LIVE: President @realDonaldTrump Addresses the Nation https://t.co/vRH9gVAD0N
— The White House (@WhiteHouse) January 8, 2020
Soleimani era nel mirino degli Usa da diversi anni: perché eliminarlo proprio adesso?
“Le ipotesi sono varie; c’è una ragione di politica interna, dato che Trump è attualmente sottoposto a impeachment: il quale probabilmente non avrà esito, ma siamo pur sempre nell’anno delle presidenziali e forse il presidente aveva bisogno di una prova di forza. Conta in secondo luogo la pressione da parte di un pezzo importante dell’amministrazione americana: quello che fa capo all’ala destra repubblicana e che in questi anni è stata messa in difficoltà dall’atteggiamento isolazionista di Trump. Dopo aver ceduto molto spazio ad altri attori, come la Russia di Putin e la Cina, il presidente voleva dare un segnale che gli Stati Uniti non perdono influenza, sono ancora il gendarme del mondo e la loro forza e capacità di intervento non possono essere in alcun modo sottovalutate. Trump aveva manifestato la volontà di ritirarsi da un’area che, soprattutto dopo che gli Usa hanno raggiunto una sorta di autosufficienza energetica, ha perso interesse agli occhi degli americani, ma questo per l’apparato politico-militare significa venir meno a una politica che dura fin dal 1945. Un terzo elemento da tenere in considerazione è che l’influenza degli iraniani è molto aumentata con il conflitto in Siria, unito al permanere della frammentazione etnico-confessionale in Iraq e al crescente controllo sulle comunità sciite della regione. Tutte cose che, oltre agli Stati Uniti, preoccupano molto Israele e Arabia Saudita, assieme a tutti gli altri attori che considerano la Repubblica islamica una minaccia”.
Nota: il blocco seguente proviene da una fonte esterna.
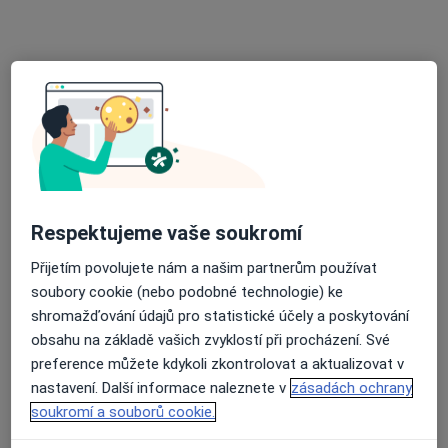
Rezervovat termín
Respektujeme vaše soukromí
Petr Manak
Přijetím povolujete nám a našim partnerům používat
Veterinář
soubory cookie (nebo podobné technologie) ke
shromažďování údajů pro statistické účely a poskytování
Zlín
•
Mapa
obsahu na základě vašich zvyklostí při procházení. Své
bubenik jan
preference můžete kdykoli zkontrolovat a aktualizovat v
Tento specialista nenabízí online rezervaci termínu na této adrese.
nastavení. Další informace naleznete v
zásadách ochrany
soukromí a souborů cookie.
Rezervovat termín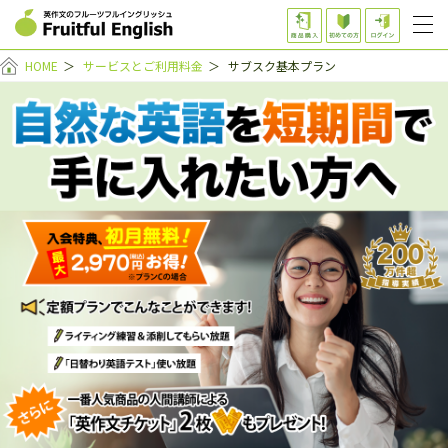
HOME
＞
サービスとご利用料金
＞
サブスク基本プラン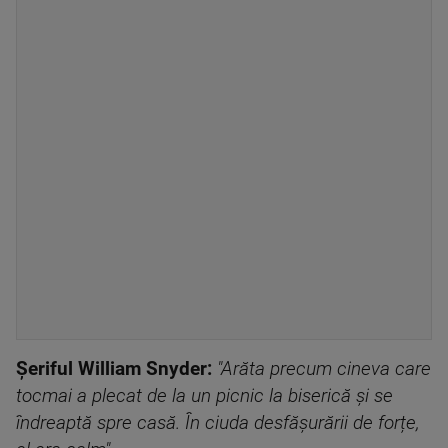
Șeriful William Snyder:
"Arăta precum cineva care
tocmai a plecat de la un picnic la biserică și se
îndreaptă spre casă. În ciuda desfășurării de forțe,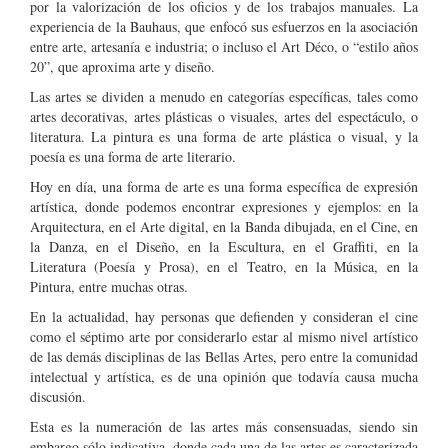
por la valorización de los oficios y de los trabajos manuales. La
experiencia de la Bauhaus, que enfocó sus esfuerzos en la asociación
entre arte, artesanía e industria; o incluso el Art Déco, o “estilo años
20”, que aproxima arte y diseño.
Las artes se dividen a menudo en categorías específicas, tales como
artes decorativas, artes plásticas o visuales, artes del espectáculo, o
literatura. La pintura es una forma de arte plástica o visual, y la
poesía es una forma de arte literario.
Hoy en día, una forma de arte es una forma específica de expresión
artística, donde podemos encontrar expresiones y ejemplos: en la
Arquitectura, en el Arte digital, en la Banda dibujada, en el Cine, en
la Danza, en el Diseño, en la Escultura, en el Graffiti, en la
Literatura (Poesía y Prosa), en el Teatro, en la Música, en la
Pintura, entre muchas otras.
En la actualidad, hay personas que defienden y consideran el cine
como el séptimo arte por considerarlo estar al mismo nivel artístico
de las demás disciplinas de las Bellas Artes, pero entre la comunidad
intelectual y artística, es de una opinión que todavía causa mucha
discusión.
Esta es la numeración de las artes más consensuadas, siendo sin
embargo sólo indicativa, donde cada una de las artes es caracterizada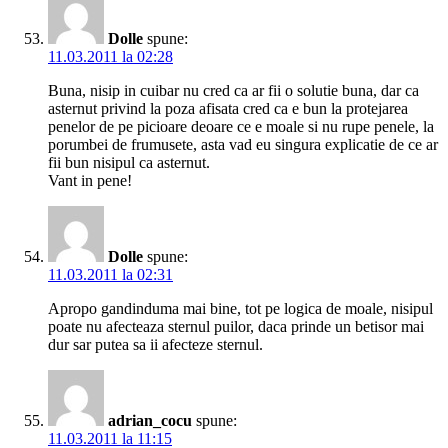
Dolle
spune:
11.03.2011 la 02:28
Buna, nisip in cuibar nu cred ca ar fii o solutie buna, dar ca
asternut privind la poza afisata cred ca e bun la protejarea
penelor de pe picioare deoare ce e moale si nu rupe penele, la
porumbei de frumusete, asta vad eu singura explicatie de ce ar
fii bun nisipul ca asternut.
Vant in pene!
Dolle
spune:
11.03.2011 la 02:31
Apropo gandinduma mai bine, tot pe logica de moale, nisipul
poate nu afecteaza sternul puilor, daca prinde un betisor mai
dur sar putea sa ii afecteze sternul.
adrian_cocu
spune:
11.03.2011 la 11:15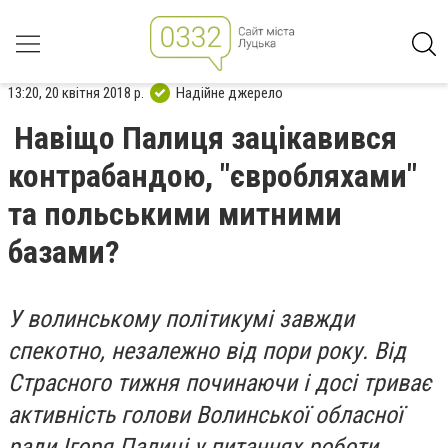
13:20, 20 квітня 2018 р.
Надійне джерело
Навіщо Палиця зацікавився
контрабандою, "євробляхами"
та польськими митними
базами?
У волинському політикумі завжди
спекотно, незалежно від пори року. Від
Страсного тижня починаючи і досі триває
активність голови Волинської обласної
ради Ігоря Палиці у питаннях роботи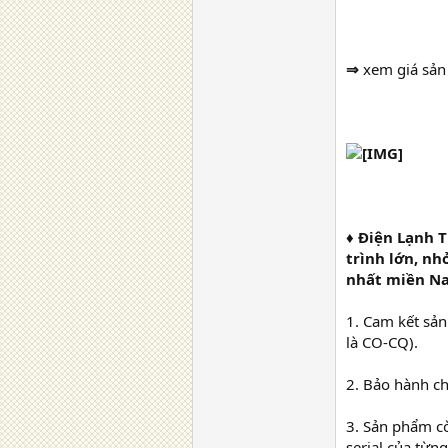
⇒
xem giá sản
♦ Điện Lạnh 
trình lớn, nh
nhất miền N
1. Cam kết sản
là CO-CQ).
2. Bảo hành c
3. Sản phẩm c
serial của từn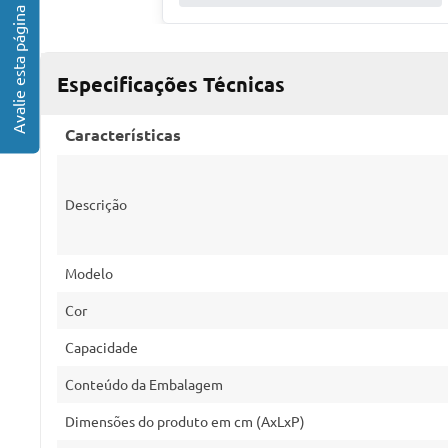
Especificações Técnicas
Características
Descrição
Modelo
Cor
Capacidade
Conteúdo da Embalagem
Dimensões do produto em cm (AxLxP)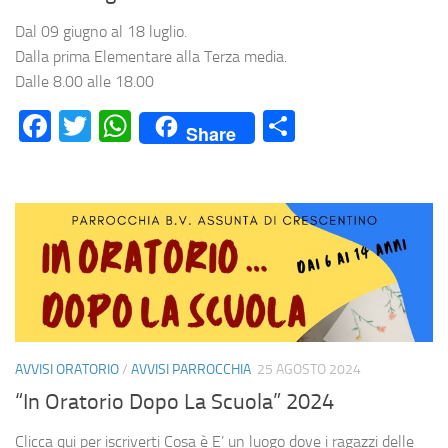
Dal 09 giugno al 18 luglio.
Dalla prima Elementare alla Terza media.
Dalle 8.00 alle 18.00
Facebook
Twitter
WhatsApp
Condividi
Share
AVVISI ORATORIO
/
AVVISI PARROCCHIA
25 AGOSTO 2024
“In Oratorio Dopo La Scuola” 2024
Clicca qui per iscriverti Cosa è E’ un luogo dove i ragazzi delle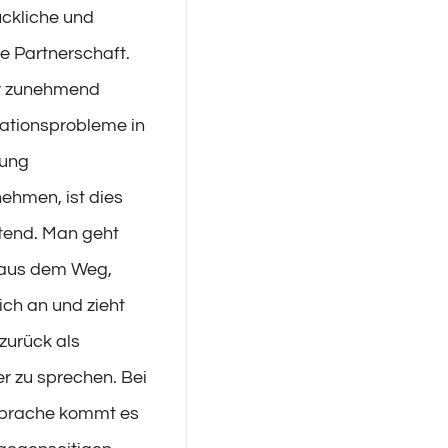
ückliche und
he Partnerschaft.
r zunehmend
tionsprobleme in
hung
ehmen, ist dies
tend. Man geht
 aus dem Weg,
ich an und zieht
 zurück als
r zu sprechen. Bei
sprache kommt es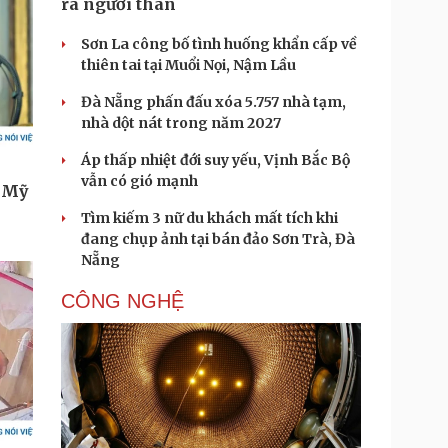
ra người thân
Sơn La công bố tình huống khẩn cấp về
thiên tai tại Muổi Nọi, Nậm Lầu
Đà Nẵng phấn đấu xóa 5.757 nhà tạm,
nhà dột nát trong năm 2027
Áp thấp nhiệt đới suy yếu, Vịnh Bắc Bộ
vẫn có gió mạnh
Tìm kiếm 3 nữ du khách mất tích khi
đang chụp ảnh tại bán đảo Sơn Trà, Đà
Nẵng
CÔNG NGHỆ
Renzo Guolo, sociologo dell’Islam ed esperto di Medio Oriente
“ il rapporto tra Usa e Iran dipende molto dai rispetti equilibri interni, e questo vale anche per la società iraniana
In questi oltre 40 anni i rapporti tra Stati Uniti e Iran hanno conosciuto alti e bassi.
“Anche per effetto delle rispettive leadership: con Clinton e Obama ad esempio le relazioni diplomatiche sono migliorate, mentre sono precipitate soprattutto dopo l’intervento americano in Iraq, che la Repubblica islamica ha percepito come un attacco alla sua stessa esistenza, e ha reagito mandando al potere Ahmadinejad. Direi che il rapporto tra i due Stati dipende molto dai rispettivi equilibri interni, e questo vale anche per la società iraniana, che contrariamente a quanto si pensa non è granitica ma governata da un’oligarchia di fazioni, con un forte dibattito interno e visioni anche molto differenti”.
Quest’anno ci saranno le presidenziali negli Usa, ma anche le elezioni in Iran. Cosa dobbiamo aspettarci?
“Vedremo. Lo scontro favorisce senza dubbio il riflesso nazionalistico ma non dimentichiamo che l’imponente protesta di poche settimane fa in Iran, nata per l’aumento dei prezzi della benzina, ha rivelato che il Paese sta vivendo una situazione di grandissima difficoltà economica. A questo riguardo bisogna prendere atto che le sanzioni americane stanno funzionando, inoltre una parte della società iraniana contestava al regime proprio il fatto di usare per operazioni esterne risorse che avrebbero potuto essere impiegate per migliorare il tenore di vita della popolazione. Vedremo comunque come sarà gestita questa fase, visto che in Iran le candidature vanno preventivamente approvate dal consiglio di guardiani e in ultima istanza dalla guida suprema Ali Khamenei. Altra questione è come andranno le elezioni presidenziali americane. Come ho detto non è da escludere l’origine interna della crisi: a novembre vedremo se gli americani penseranno a un’alternativa oppure se, come spesso accade, decideranno di stringersi attorno al loro presidente”.